President Donald Trump has taken control of the Washington, D.C., Metropolitan Police Department and ordered the deployment of the National Guard under a provision of the District’s Home Rule Act that no president has previously used. He issued the order on Monday, and by Tuesday, August 12, National Guard personnel were stationed across the city. The administration has described the measure as a response to crime, while city officials point to data showing violent crime at a thirty-year low.
The Home Rule Act, signed into law in 1973, allowed District residents to elect a mayor and city council but preserved certain powers for the federal government. Section 740 authorizes the president to assume command of the police department for up to 48 hours during emergencies, with the option to extend control for up to 30 days. Until now, this provision had not been used.
Trump pointed to several recent incidents, including the killing of a 21-year-old congressional intern and the assault of a Department of Government Ethics employee during an attempted carjacking, as reasons for the intervention. Speaking at a White House press conference on August 11, 2025, he referred to the action as “Liberation Day in D.C.” and said, “We are going to take our Capitol back.”
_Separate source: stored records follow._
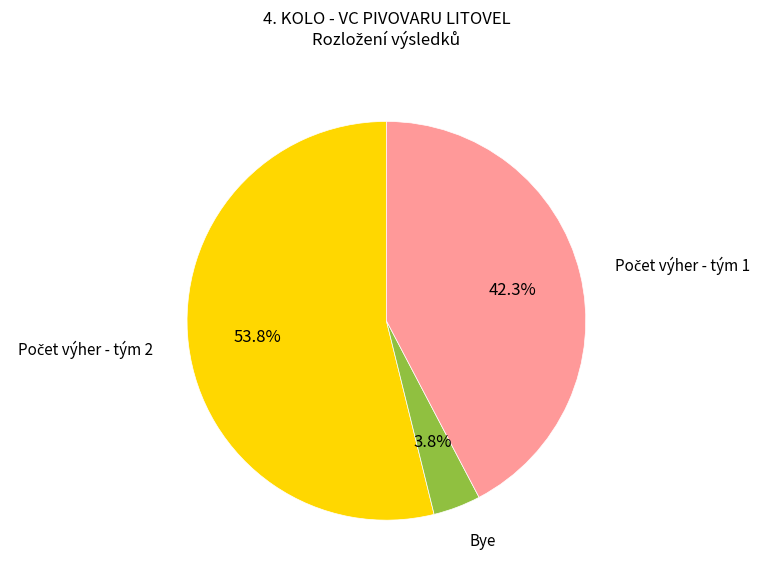

Which slice is the smallest?

Bye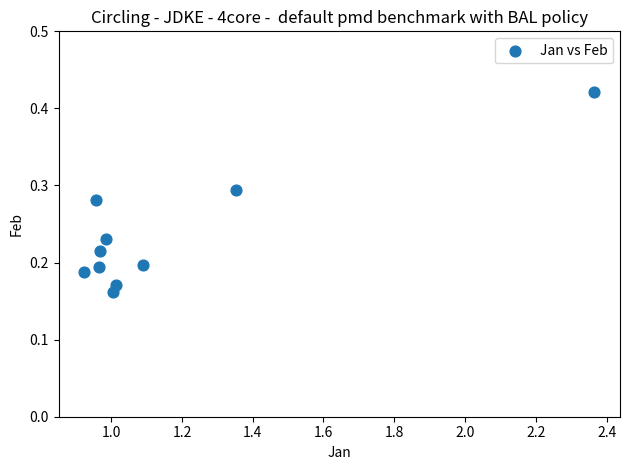

What is the average X value?

1.2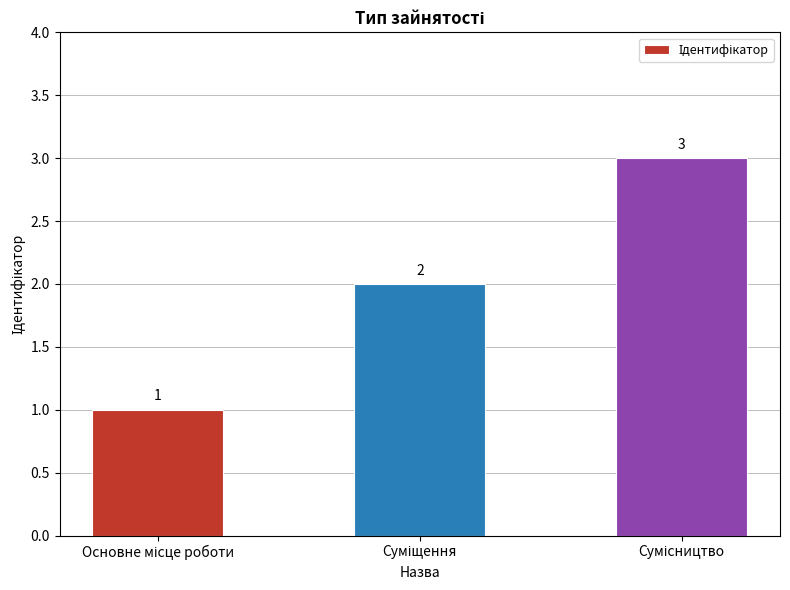

How many bars are there in total?

3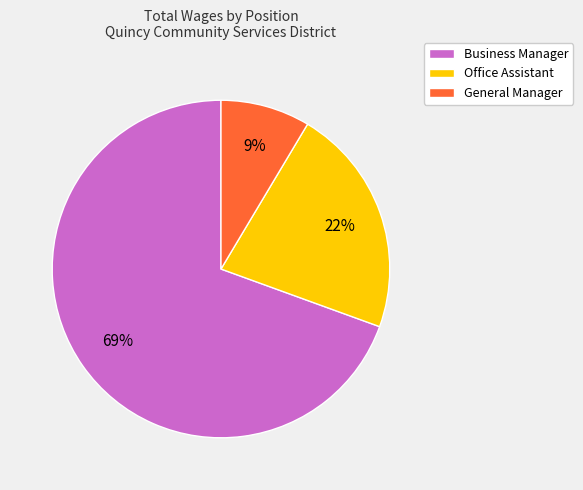

What is the ratio of the value at Office Assistant to the value at Business Manager?

0.3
D.C. Mayor Muriel Bowser said no president had previously asserted authority over the Metropolitan Police and questioned whether the conditions met the legal threshold under the Home Rule Act. She cited official statistics showing steep declines in violent crime since 2023, including a 50 percent reduction in carjackings last year and further decreases in 2025. Bowser noted that more than half of those arrested in such incidents are juveniles, a factor that has shaped the city’s criminal justice approach but has also drawn criticism from the Trump administration.
The duration of the federal control has not been specified, and the scope of operational changes remains unclear. The National Guard has been deployed to the capital in the past, including during the 2020 Black Lives Matter demonstrations and the events of January 6, 2021. However, the takeover of the city’s police department marks a first in the District’s history.
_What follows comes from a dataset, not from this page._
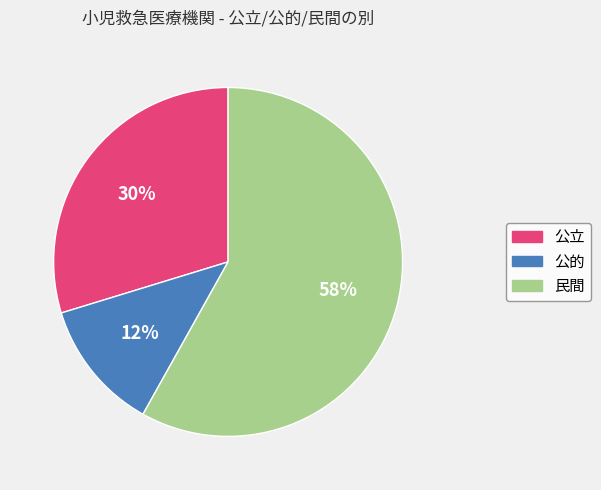

What percentage is the 民間 slice, to the nearest percent?

58%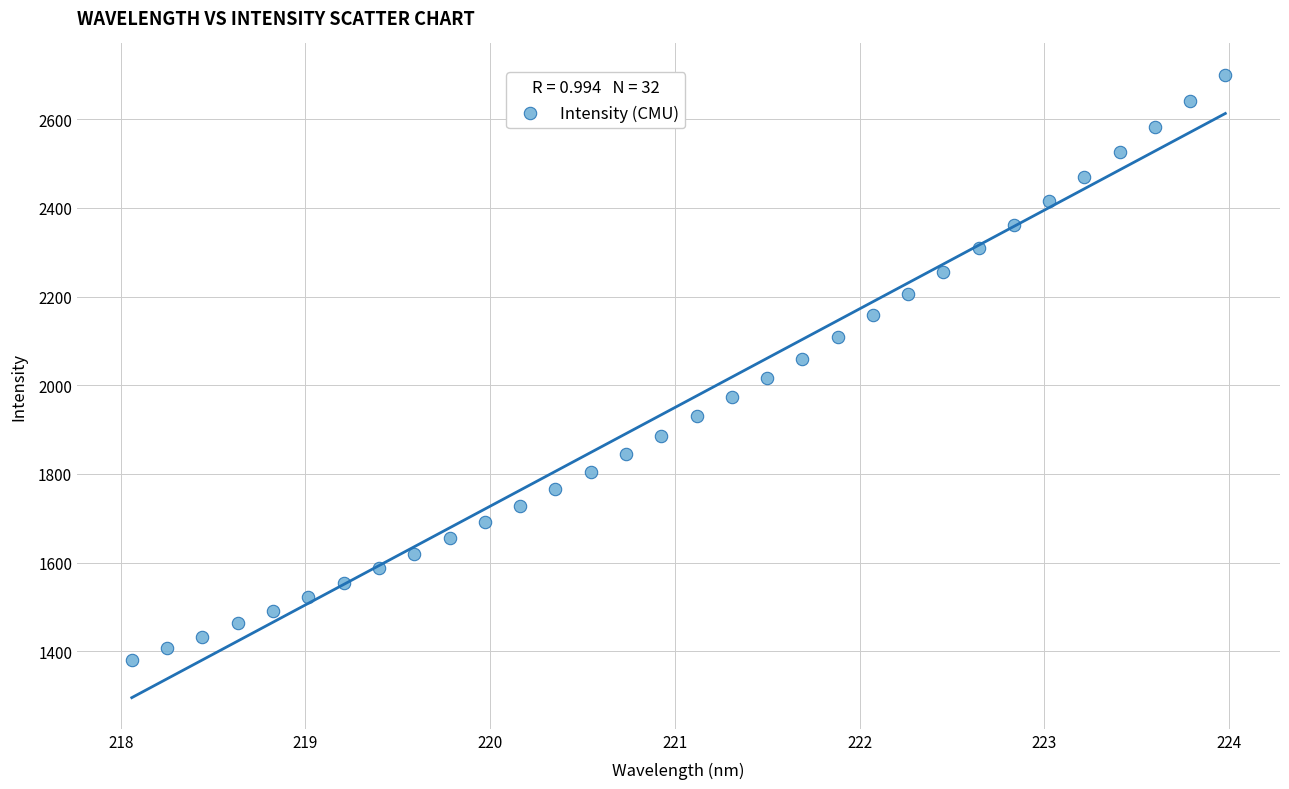

What is the range of Y values (max minus min)?

1320.6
This move coincides with a separate legal dispute over the president’s decision to send National Guard troops to Los Angeles despite objections from California Governor Gavin Newsom. That case is now being heard in federal court in San Francisco, where a judge will determine whether the deployment violated federal law.
While Congress retains the authority to review and overturn local laws in Washington, D.C., expanding presidential power beyond the limits of the Home Rule Act would require legislation.